Comments

  1. chigau (違う) says

    My Mother didn’t do Mother’s Day. She thought was made up to sell greeting cards and flowers.

  2. Kevin Karplus says

    Too late—my Mom died about 21 years ago. But I did encourage my son to visit this weekend, and he is here. The three of us went out for dinner last night (figuring today would be too crowded in the restaurants).

  3. John Morales says

    Yeah. Hard to connect with the dear departed.

    (Mother’s day is also a day of social obligation, but thankfully it no longer applies to me)

  4. gijoel says

    Thank you, but no. I have no desire to verbally abused by my mother, or to apologize for paying for my father’s funeral. He was a dead shit, but if giving his siblings the time and the place to grieve makes me a hypocrite then I’ll gladly take on the mantle of hypocrisy.

  5. Alverant says

    My mother died in 2022. I call my parents at the same time each week but always had to use the bathroom right before I called. She played favorites and I wasn’t the one. But I can’t talk about that openly or else it will cause unnecessary family drama.

  6. Hemidactylus says

    No worries. My mom, my dad, and now even my dearly departed dog haunt my dreams. If I remember I’ll wish her a happy belated Mother’s Day next time I see her.

  7. whheydt says

    Count me among those whose mother has died (in 2005 at 92). While my wife disdained Mother’s Day, I’d really love to talk with her, but she died in 2022.

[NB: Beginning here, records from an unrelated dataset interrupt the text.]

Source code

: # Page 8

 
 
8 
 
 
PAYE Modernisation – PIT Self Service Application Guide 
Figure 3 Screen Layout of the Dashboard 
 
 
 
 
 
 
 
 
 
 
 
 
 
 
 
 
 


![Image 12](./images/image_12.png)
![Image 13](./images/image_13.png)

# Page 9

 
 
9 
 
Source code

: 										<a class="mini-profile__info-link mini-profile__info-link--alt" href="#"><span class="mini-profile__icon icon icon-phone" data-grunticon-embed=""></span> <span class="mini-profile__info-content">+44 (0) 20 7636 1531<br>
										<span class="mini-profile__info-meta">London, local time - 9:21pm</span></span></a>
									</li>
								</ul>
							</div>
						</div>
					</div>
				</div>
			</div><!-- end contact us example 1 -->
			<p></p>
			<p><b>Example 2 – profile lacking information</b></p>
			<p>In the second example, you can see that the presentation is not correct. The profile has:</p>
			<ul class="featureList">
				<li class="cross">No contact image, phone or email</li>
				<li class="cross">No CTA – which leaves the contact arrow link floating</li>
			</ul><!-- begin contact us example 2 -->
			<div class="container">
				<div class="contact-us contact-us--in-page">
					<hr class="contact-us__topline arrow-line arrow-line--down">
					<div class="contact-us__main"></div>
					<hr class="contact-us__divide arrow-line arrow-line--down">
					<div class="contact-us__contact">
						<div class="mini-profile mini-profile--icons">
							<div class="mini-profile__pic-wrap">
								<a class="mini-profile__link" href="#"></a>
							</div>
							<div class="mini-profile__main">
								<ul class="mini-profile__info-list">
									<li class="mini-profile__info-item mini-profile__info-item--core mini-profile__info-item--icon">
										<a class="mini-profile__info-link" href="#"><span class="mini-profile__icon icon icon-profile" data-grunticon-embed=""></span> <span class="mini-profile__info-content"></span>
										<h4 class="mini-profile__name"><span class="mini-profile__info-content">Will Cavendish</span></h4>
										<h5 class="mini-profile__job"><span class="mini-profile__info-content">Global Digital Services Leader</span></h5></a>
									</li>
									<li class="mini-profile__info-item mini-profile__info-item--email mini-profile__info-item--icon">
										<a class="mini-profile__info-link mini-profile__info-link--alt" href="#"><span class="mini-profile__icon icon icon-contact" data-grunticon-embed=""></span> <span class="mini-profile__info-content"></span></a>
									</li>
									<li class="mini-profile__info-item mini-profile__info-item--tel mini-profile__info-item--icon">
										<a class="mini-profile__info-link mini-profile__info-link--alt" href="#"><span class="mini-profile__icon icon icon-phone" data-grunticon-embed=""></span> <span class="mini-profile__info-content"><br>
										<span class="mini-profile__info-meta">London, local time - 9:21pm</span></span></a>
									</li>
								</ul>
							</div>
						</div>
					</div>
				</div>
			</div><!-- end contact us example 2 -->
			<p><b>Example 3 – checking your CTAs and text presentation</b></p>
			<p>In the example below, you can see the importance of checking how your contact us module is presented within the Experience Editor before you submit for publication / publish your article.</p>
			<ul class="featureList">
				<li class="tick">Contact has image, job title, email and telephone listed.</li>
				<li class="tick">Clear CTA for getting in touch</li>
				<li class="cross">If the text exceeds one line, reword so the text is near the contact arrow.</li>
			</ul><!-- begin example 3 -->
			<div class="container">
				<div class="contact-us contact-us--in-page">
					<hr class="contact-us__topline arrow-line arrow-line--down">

    And, no, Mother’s Day wasn’t invented by card and restaurant industries, but they gleefully got behind it and pushed, much the the distress of the person who did originate it. Once it got to public spectacle that it is now, the woman who started it was appalled and tried to kill it, to no avail.

  8. stevewatson says

    Mom’s been gone 20 years now, but the MIL is still going strong — 90yo next week! Spouse talks to her almost every day as it is, so I don’t know what she’d do differently (opposite side of the continent, so brunch isn’t really an option).

  9. robro says

    Heather Cox Richardson started her post from Saturday, May 9th, this way:

    If you google the history of Mother’s Day, the internet will tell you that Mother’s Day began in 1908 when Anna Jarvis decided to honor her mother. But “Mothers’ Day”—with the apostrophe not in the singular spot, but in the plural—actually started in the 1870s, when the sheer enormity of the death caused by the Civil War and the Franco-Prussian War convinced writer and reformer Julia Ward Howe that women must take control of politics from the men who had permitted such carnage. Mothers’ Day was not designed to encourage people to be nice to their mothers. It was part of women’s effort to gain power to change society.

    I like the line, “women must take control of politics,” although some women are just as guilty as the men…can we say Pam Bondi? But right now I wish we had a female president instead of the dick we ended up with.

  10. Lauren Walker says

    Errr….Some mothers are abusive to their children. I think it’s best not to judge the motivations of the adult children unless you know more about the family dynamics. My mom was very abusive, but she had a completely different, charming character she would portray in front of others that was juxtaposed to one I saw behind closed doors. It likely would’ve been much better for me if I’d cut ties instead of caring for her until she died, but the public shaming of others who don’t understand the circumstances would’ve been too much to deal with on top of the preexisting trauma. Again, best not to judge in my opinion.

  11. drmarcushill says

    Don’t forget, the celebration of mothers on that particular day is pretty parochial. Although many other countries have gone in with the US date, there are plenty, notably the UK, that have other dates, mostly in March.